Lyon Ils dispensent des soins gratuits aux chiens de la rue

Théo Noguer, le président de l’association, examine Aka. Photo S. M.
Théo Noguer, le président de l’association, examine Aka. Photo S. M.

Le Dispensaire vétérinaire étudiant de Lyon intervient dans trois structures lyonnaises.

Les bras chargés de paquets de croquettes et de grosses sacoches, cinq étudiants de VetAgro Sup poussent la porte de Pause Diabolo, rue Villeroy. Ces membres de l’association “Dispensaire vétérinaire étudiant de Lyon”, viennent une fois par mois dans ce lieu d’accueil pour les usagers de drogue, afin de dispenser des soins gratuits (vaccination, identification, antiparasitaires) aux animaux des personnes sans logement fixe. « Ça a bien pris avec le bouche-à-oreille. Des fois, ils zappent les rendez-vous mais on les appelle », explique Zouaoui Sahnoune, travailleur social.

Gauthier, lui, n’a pas zappé le rendez-vous fixé par Louise Kerbrat, la responsable sponsors de l’association. Elle a rencontré ce jeune homme de 17 ans dans le métro où il faisait la manche avec Aka, un chiot femelle âgé de 2 mois, et elle lui a parlé de la consultation. « Elle est croisée chien du désert, Malinois, Husky… », énumère fièrement Gauthier.

Sur la table d’examen – une table de cuisine recouverte d’un tapis antidérapant – Aka est extraordinairement calme. L’idéal pour les apprentis vétos dont certains ne sont qu’en première ou deuxième année et tâtonnent encore au moment d’enfoncer l’aiguille du premier vaccin.
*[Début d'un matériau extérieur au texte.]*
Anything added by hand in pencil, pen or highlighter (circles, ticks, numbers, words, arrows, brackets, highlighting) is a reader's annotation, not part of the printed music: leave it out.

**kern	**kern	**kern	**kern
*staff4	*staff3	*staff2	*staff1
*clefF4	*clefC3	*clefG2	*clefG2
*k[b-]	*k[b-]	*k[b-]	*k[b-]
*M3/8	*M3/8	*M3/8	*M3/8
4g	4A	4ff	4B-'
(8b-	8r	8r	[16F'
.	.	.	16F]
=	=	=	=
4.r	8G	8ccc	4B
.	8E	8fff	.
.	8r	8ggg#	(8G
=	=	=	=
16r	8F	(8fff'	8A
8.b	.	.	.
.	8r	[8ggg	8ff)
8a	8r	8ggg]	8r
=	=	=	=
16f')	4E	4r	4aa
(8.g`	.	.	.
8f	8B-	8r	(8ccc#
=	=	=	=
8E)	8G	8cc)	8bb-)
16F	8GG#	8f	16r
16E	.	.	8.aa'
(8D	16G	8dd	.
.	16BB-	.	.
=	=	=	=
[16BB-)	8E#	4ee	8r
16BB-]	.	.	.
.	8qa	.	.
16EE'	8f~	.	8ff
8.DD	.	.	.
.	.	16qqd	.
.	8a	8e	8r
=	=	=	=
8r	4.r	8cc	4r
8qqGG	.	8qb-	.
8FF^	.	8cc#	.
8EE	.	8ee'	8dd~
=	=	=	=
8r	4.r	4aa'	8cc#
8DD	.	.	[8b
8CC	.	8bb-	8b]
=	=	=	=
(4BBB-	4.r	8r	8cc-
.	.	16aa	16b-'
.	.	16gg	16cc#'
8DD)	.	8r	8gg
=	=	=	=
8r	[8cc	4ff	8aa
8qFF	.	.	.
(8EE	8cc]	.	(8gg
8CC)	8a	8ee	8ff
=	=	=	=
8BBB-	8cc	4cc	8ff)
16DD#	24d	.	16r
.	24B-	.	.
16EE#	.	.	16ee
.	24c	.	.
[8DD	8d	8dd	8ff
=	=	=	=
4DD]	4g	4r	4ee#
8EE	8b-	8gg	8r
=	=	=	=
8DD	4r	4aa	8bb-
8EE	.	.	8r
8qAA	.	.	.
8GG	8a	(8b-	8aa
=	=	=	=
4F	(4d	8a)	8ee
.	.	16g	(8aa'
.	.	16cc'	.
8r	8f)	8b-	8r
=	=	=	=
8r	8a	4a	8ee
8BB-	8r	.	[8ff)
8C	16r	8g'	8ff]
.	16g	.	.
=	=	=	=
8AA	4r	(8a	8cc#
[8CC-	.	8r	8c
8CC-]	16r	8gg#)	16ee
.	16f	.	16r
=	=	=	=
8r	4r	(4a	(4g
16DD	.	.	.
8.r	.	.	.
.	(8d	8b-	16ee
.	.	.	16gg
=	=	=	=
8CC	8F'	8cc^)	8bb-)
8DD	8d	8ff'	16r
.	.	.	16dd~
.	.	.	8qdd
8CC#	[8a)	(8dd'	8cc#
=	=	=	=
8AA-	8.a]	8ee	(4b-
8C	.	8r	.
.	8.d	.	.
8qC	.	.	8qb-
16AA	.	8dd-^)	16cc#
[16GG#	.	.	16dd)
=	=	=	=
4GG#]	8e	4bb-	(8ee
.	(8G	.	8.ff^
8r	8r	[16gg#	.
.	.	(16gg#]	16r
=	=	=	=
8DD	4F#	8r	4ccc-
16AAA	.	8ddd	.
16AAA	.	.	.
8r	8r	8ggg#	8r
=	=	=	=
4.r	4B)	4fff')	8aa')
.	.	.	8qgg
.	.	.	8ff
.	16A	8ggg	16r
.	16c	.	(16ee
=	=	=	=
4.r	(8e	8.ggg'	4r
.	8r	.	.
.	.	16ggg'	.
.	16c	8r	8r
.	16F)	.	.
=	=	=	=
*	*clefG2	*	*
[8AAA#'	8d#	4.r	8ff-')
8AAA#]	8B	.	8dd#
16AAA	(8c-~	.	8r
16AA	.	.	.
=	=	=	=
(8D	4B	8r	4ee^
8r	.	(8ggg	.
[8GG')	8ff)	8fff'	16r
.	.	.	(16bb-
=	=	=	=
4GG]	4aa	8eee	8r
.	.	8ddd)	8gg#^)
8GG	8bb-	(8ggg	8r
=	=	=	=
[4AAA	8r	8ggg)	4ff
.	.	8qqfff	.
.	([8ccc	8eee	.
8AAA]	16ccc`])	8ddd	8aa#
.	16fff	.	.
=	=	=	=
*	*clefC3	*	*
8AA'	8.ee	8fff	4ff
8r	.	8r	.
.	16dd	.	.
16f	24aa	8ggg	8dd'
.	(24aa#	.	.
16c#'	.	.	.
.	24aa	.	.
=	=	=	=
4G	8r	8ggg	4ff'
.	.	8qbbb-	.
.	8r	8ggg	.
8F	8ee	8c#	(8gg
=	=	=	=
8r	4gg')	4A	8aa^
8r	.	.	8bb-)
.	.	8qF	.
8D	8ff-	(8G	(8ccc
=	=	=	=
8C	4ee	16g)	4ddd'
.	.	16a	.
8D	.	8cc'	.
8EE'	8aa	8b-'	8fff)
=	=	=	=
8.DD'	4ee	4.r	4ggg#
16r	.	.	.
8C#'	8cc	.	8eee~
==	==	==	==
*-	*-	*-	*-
Mais pour glisser la puce d’identification électronique sous la peau du chiot, les filles préfèrent s’en remettre à l’expérience de Théo Noguer, le président de l’association, en 5e  année.

Relancé en 2016

A la palpation, une tique est découverte, cachée dans les poils. « J’ai peur des chenilles processionnaires aussi », commente Gauthier. « Effectivement, les chiots sont les plus à risques et on nous a signalé des foyers près de Monplaisir et Sans Souci », répond Louise Kerbrat. Ces chenilles peuvent causer des lésions très sévères chez les animaux.

Créé en 2008, le Dispensaire vétérinaire étudiant de Lyon a connu une interruption de 2013 à 2016 avant d’être relancé par cette équipe. Soutenu financièrement par des industriels et répondant à des appels à projets, le DVEL intervient dans trois structures lyonnaises, toujours en présence d’un vétérinaire diplômé. « On soigne essentiellement des chiens mais on a aussi 20 % de chats et on a eu un lapin », sourit Louise Kerbrat. Récompensée par un Trophée de l’Étudiant 2018, l’association a rejoint le réseau Enactus qui accompagne les jeunes entrepreneurs.